◆ **WORK INSTRUCTIONS**: Convert the rows from the line with "left ankle: (177, 465, -1)" through the end of the rows into a two-column CSV with the columns keypoint and coordinates. Give one row per line, put each value in its own quoted field, and replace any line breaks with spaces.

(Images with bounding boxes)
++++++++

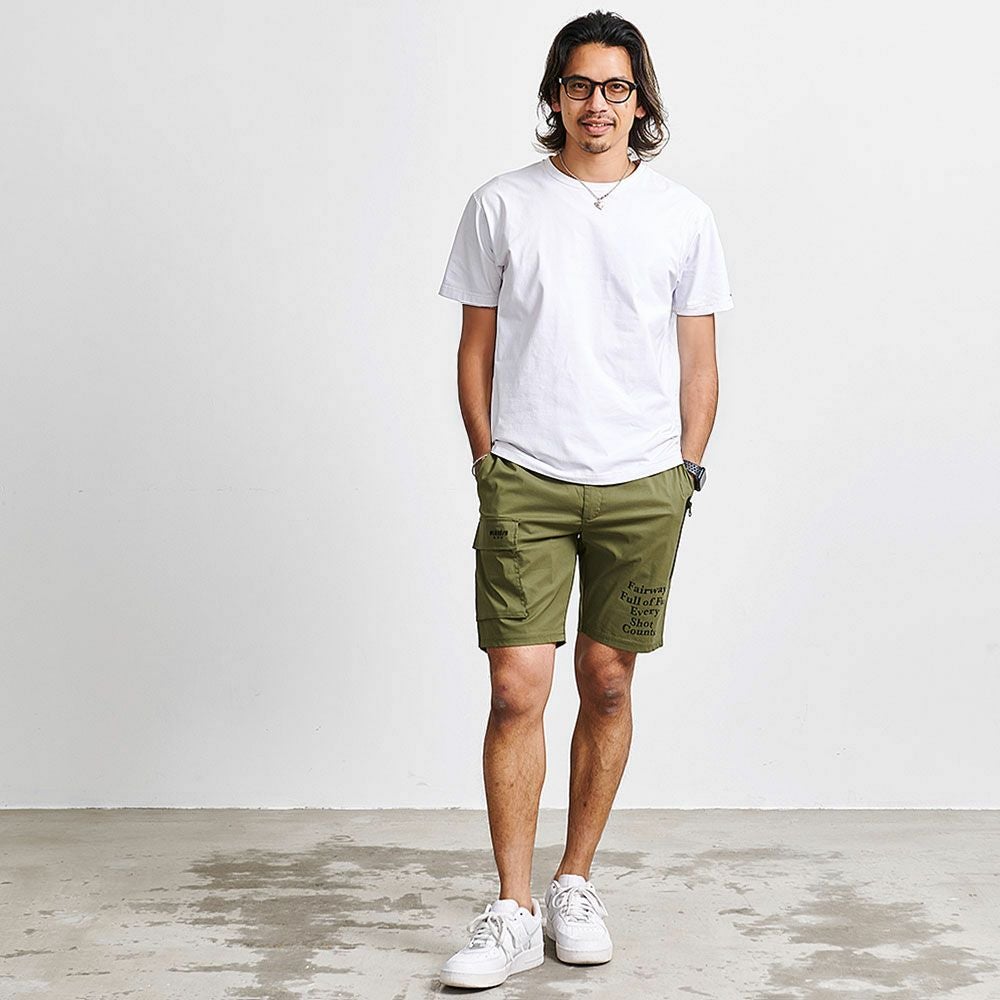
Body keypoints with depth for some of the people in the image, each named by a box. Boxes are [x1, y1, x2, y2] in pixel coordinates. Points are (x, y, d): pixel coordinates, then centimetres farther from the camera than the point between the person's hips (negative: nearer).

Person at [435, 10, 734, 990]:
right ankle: (512, 912, 2)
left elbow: (698, 362, 11)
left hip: (642, 486, 1)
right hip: (523, 482, -1)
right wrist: (488, 462, 3)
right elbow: (477, 350, 9)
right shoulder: (500, 206, 5)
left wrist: (684, 471, 5)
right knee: (515, 689, -6)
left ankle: (575, 883, 22)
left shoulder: (681, 215, 7)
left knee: (608, 684, 7)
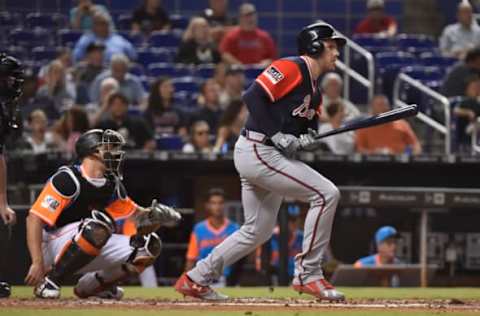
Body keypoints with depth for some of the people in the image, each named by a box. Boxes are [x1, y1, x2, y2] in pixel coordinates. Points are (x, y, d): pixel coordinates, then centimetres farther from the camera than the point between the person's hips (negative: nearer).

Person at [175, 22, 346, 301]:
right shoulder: (291, 68, -9)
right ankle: (309, 275, -11)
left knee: (258, 232, 15)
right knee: (327, 193, -16)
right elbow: (253, 96, -19)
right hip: (257, 151, -10)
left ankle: (196, 280, 23)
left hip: (271, 157, 10)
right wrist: (277, 135, -23)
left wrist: (307, 140, -4)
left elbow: (308, 128, 20)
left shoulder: (315, 91, 20)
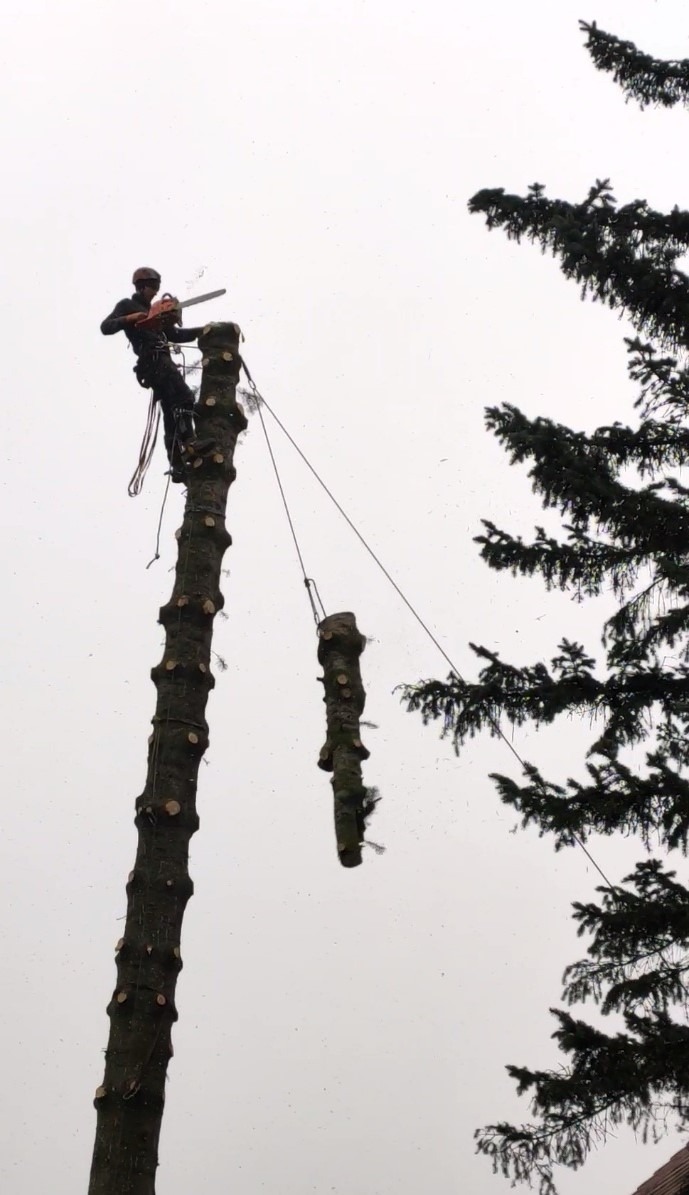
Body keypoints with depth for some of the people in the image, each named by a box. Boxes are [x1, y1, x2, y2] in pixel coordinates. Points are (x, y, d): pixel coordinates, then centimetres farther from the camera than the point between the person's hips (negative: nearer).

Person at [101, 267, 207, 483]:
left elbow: (175, 335, 30)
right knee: (184, 397, -28)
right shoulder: (127, 305, 10)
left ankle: (177, 465, -1)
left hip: (162, 359, 8)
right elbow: (106, 327, -1)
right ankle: (188, 441, -41)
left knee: (171, 416, 2)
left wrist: (201, 330, 19)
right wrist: (128, 319, -17)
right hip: (151, 359, -8)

++++++++

◆ **SOLUTION BELOW**:
keypoint,coordinates
"left ankle:","(177, 465, -1)"
"left hip:","(162, 359, 8)"
"right elbow:","(106, 327, -1)"
"right ankle:","(188, 441, -41)"
"left knee:","(171, 416, 2)"
"left wrist:","(201, 330, 19)"
"right wrist:","(128, 319, -17)"
"right hip:","(151, 359, -8)"